The leveraged loan market's liquidity paradox deepened through March. Selling pressure concentrated in the most liquid names—those backed by household-brand LBOs and traded in size—while illiquid, thinly-traded paper held or widened less severely. $47 billion left broadly syndicated loan funds in the first quarter, according to LSTA flow data. The liquid paper absorbed the outflow.
Fear that artificial intelligence will disrupt—or outright destroy—the leverage thesis underpinning current valuations has driven the exodus. Allocators are repricing debt tied to companies whose business models assume stable operating leverage and predictable cash conversion. Software services firms, customer-data platforms, and mid-market industrials with thin IT moats have seen their loan tranches reprice 8 to 12 points below par since January, even when documentation is strong and the underlying credit has not missed a payment. Meanwhile, covenant-lite paper in less-liquid situations—regional healthcare roll-ups, niche manufacturing—has traded sideways or down only 3 to 5 points. The inversion is clean: liquidity became liability.
The mechanism is straightforward. When a family office or credit fund needs to reduce exposure quickly, it sells what clears. Liquid names have quote depth and immediate bids. Illiquid paper requires calls, negotiation, and days of price discovery. In a broad selloff, liquidity is the first attribute punished. The result is a two-tier market: liquid LBO loans now yield SOFR + 525 to 575 basis points at 92 to 94 cents on the dollar, while illiquid equivalents with worse covenants sit at 96 to 98 cents yielding SOFR + 450. The spread between liquidity classes has never been wider in the post-GFC era.

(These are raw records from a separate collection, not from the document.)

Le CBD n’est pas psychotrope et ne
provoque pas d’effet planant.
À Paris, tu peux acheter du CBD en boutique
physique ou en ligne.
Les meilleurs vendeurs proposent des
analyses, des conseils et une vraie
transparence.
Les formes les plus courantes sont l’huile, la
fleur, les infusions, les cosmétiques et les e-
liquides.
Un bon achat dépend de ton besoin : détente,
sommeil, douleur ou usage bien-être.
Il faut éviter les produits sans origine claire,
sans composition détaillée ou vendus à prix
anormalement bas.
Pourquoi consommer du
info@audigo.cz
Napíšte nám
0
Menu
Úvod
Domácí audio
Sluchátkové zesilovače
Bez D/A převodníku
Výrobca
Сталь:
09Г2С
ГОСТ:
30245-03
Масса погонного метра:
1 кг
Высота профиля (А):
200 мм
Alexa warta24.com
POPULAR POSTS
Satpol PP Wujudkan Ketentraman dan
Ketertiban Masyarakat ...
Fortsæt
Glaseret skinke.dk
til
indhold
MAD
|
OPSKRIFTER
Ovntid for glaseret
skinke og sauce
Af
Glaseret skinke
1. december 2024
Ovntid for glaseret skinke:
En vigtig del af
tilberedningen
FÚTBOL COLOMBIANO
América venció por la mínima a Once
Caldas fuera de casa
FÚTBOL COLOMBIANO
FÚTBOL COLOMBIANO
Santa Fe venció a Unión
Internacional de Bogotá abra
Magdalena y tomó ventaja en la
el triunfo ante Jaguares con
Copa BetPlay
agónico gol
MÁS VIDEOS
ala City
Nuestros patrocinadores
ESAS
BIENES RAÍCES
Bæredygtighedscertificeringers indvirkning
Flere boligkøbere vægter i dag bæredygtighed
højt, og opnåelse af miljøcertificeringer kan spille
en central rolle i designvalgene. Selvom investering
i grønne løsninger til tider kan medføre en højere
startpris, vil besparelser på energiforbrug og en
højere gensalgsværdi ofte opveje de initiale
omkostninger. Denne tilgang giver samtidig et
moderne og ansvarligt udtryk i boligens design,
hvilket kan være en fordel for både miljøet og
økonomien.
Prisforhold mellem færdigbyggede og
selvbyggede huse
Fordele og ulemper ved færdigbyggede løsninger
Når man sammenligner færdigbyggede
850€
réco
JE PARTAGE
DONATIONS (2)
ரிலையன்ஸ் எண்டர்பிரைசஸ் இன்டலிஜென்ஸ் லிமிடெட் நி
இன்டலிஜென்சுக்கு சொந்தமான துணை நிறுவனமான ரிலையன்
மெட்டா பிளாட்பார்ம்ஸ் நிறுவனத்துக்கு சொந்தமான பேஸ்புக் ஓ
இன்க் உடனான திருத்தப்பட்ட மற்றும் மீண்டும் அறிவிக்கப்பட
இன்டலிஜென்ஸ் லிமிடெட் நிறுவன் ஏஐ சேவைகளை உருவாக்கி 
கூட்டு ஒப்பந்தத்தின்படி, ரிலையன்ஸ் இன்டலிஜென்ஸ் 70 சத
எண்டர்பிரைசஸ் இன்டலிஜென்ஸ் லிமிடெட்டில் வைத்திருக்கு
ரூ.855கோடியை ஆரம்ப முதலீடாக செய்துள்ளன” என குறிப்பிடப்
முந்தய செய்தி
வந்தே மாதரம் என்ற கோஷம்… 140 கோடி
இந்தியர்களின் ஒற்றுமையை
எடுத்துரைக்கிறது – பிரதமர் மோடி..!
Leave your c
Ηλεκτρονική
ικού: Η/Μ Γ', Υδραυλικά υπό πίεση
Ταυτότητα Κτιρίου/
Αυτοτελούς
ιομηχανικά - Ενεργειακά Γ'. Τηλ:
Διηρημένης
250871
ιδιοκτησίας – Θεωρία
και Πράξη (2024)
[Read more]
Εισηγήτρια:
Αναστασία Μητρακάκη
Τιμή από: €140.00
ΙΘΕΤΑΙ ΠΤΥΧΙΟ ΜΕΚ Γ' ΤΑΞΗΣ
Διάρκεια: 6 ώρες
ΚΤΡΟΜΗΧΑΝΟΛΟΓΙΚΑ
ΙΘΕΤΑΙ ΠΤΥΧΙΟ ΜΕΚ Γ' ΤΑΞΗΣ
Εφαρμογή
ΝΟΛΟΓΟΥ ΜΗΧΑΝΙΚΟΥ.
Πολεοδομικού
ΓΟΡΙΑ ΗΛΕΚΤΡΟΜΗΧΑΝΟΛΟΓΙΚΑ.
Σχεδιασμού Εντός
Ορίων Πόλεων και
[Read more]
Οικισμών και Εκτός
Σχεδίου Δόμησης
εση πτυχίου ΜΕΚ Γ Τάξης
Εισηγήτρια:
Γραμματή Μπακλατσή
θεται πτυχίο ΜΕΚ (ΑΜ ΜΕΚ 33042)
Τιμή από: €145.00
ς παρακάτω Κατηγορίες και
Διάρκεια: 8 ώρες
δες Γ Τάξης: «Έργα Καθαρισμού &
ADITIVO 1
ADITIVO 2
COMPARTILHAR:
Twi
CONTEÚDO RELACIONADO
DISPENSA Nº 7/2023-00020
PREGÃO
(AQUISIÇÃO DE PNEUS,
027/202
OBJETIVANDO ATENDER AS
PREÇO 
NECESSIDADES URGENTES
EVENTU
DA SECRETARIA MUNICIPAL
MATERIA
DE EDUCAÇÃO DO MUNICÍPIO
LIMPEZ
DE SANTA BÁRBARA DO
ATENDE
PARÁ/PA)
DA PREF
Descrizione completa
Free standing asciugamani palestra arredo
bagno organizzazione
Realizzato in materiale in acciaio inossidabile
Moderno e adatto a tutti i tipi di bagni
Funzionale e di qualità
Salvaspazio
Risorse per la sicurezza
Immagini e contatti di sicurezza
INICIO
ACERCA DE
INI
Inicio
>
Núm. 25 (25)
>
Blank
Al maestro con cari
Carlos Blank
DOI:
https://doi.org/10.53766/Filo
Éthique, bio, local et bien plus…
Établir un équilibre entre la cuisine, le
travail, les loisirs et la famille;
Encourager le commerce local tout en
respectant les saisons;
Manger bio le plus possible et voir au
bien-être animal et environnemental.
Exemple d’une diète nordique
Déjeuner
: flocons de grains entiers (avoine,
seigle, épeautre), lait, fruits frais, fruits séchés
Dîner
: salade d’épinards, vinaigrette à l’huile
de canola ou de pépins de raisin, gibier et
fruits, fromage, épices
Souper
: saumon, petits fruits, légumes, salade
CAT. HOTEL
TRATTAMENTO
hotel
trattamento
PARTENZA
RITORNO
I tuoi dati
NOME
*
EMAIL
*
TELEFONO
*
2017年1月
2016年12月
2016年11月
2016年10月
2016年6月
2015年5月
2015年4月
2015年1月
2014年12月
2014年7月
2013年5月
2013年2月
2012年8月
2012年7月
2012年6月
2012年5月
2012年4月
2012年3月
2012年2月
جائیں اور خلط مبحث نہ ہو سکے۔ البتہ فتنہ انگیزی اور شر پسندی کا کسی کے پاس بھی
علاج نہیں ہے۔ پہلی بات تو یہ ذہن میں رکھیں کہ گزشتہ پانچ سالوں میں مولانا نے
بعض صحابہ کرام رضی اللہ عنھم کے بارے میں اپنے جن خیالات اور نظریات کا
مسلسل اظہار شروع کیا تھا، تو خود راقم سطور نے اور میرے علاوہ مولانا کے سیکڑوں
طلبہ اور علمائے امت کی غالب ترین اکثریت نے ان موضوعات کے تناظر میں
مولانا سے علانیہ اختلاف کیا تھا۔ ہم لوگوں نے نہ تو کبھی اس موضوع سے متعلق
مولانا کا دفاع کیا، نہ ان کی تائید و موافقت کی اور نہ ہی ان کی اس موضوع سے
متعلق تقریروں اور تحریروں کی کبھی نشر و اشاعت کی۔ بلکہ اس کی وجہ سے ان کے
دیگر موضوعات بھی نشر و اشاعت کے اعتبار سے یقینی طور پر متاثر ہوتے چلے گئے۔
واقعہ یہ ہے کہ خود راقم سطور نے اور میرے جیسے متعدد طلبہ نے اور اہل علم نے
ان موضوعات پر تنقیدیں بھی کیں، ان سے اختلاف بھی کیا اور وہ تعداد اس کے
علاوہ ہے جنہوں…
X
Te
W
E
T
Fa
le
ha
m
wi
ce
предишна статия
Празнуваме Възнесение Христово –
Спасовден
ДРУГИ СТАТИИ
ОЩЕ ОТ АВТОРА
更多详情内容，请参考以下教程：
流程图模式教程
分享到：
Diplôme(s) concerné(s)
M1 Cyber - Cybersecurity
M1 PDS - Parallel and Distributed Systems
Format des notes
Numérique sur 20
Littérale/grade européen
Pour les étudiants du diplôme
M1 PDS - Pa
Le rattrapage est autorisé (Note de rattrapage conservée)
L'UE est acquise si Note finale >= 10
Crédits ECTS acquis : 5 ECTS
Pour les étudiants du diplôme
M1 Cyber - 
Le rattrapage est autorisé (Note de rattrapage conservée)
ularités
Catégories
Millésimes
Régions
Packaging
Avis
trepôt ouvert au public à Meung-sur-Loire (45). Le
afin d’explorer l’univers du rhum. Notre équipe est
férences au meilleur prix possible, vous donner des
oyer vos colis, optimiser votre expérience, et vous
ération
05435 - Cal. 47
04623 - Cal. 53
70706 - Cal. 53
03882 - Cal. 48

This is the second-order effect allocators must price. If AI fear persists—and consensus now assumes at least 18 months of valuation compression across leverage-dependent sectors—then liquid loan exposure becomes a forced-sale risk, not a diversification hedge. The debt that was supposed to provide quick exit optionality in stress is now the debt that bleeds fastest. Portfolio construction for credit books tilts toward illiquidity tolerance, not liquidity preference. Family offices holding syndicated loan allocations above 12% of liquid alternatives are repricing their own redemption assumptions.
Operators and allocators should watch three follow-on developments. First, whether April redemptions from loan funds exceed $18 billion, which would confirm this is a structural repositioning, not a March quarter-end flush. Second, whether any large buyout shop announces a markdown or restructuring tied explicitly to "AI-driven revenue assumptions"—that language will accelerate the reprice. Third, whether liquid loan-to-bond spreads compress below 150 basis points, which would signal that bond buyers see relative value and are willing to step into credit risk the loan market is shedding. All three data points should clarify by mid-April.
The loan market has not seen credit events yet. It has seen a liquidity reclassification.